▸ **Document passage**:
Statistics on esophageal cancer survival rates are provided in the form of a five year survival rate, reflecting the number of patients likely to be alive five years after diagnosis. These rates provide good overall information, but it is important to be aware that individual cases can vary considerably. Some patients have an excellent chance of survival, while others may have a more bleak outlook.

For patients with small, localized cancers isolated to the mucosa of the esophagus, esophageal cancer survival rates can be as high as 80%. As the cancer starts to invade the walls of this structure, the chances of survival go down. Involvement of the muscles surrounding the esophagus brings the survival rate down to around 20%, and if the cancer spreads to neighboring tissues and lymph nodes, the survival rate may be as low as seven percent. In a patient with advanced cancer and distant metastases, the esophageal cancer survival rates drop to three percent.


The type of cancerous cells involved can make a difference as well. Adenocarcinomas arising from glandular tissue are very aggressive and can bring the chances of surviving down, for example. Older patients tend to have lower esophageal cancer survival rates because they may have comorbidities that complicate treatment. Patients who drink and smoke may have worse outcomes as well, as will patients with generally poor health.

▸ **Record extracts**:
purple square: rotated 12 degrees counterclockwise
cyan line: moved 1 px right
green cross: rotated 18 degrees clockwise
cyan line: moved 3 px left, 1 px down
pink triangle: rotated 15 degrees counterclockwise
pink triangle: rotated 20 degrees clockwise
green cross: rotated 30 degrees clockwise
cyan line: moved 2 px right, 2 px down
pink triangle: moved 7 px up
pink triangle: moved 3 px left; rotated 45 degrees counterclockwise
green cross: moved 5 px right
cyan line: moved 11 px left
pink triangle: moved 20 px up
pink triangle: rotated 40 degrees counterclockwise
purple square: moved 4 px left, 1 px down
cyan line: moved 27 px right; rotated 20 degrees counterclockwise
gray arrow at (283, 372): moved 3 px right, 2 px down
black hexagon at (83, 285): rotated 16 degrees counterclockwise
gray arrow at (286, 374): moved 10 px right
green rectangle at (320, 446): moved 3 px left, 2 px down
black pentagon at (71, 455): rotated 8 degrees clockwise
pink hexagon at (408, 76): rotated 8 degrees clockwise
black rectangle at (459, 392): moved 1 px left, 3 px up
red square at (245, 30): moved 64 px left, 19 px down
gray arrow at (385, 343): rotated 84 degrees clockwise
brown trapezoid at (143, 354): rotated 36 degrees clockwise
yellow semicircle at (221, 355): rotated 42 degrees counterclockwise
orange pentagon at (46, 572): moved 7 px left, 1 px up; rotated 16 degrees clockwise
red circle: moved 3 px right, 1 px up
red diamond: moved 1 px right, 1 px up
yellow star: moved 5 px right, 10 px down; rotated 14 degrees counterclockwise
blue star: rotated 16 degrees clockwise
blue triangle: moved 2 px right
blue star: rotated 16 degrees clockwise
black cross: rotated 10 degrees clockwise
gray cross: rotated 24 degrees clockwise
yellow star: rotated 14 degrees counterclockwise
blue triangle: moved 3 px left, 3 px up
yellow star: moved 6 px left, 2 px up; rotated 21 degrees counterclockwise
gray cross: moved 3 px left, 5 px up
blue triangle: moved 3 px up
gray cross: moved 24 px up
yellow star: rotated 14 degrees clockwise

▸ **Task A**:
Reproduce the passage on esophageal cancer survival from "For patients with" to "to three percent.".
▸ **Task B**:
According to the esophageal cancer passage, what survival rate applies to a patient with advanced cancer and distant metastases?
▸ **Task C**:
Resume the passage on esophageal cancer survival rates after its final sentence.

▸ **Reply A**:
For patients with small, localized cancers isolated to the mucosa of the esophagus, esophageal cancer survival rates can be as high as 80%. As the cancer starts to invade the walls of this structure, the chances of survival go down. Involvement of the muscles surrounding the esophagus brings the survival rate down to around 20%, and if the cancer spreads to neighboring tissues and lymph nodes, the survival rate may be as low as seven percent. In a patient with advanced cancer and distant metastases, the esophageal cancer survival rates drop to three percent.

▸ **Reply B**:
Three percent.

▸ **Reply C**:
One problem with esophageal cancer is the tendency for a late diagnosis. The patient may endure pain and throat irritation for a long time before going to the doctor, and the doctor will need to run a series of tests to find esophageal cancer. Especially if the patient is young or has no obvious risk factors, the doctor may not immediately consider cancer as a possible cause of the symptoms, and this could result in a delayed diagnosis. Esophageal cancer survival rates can also depend on where the patient receives treatment, as some facilities are very aggressive and have excellent outcomes, while others may use less effective treatment protocols.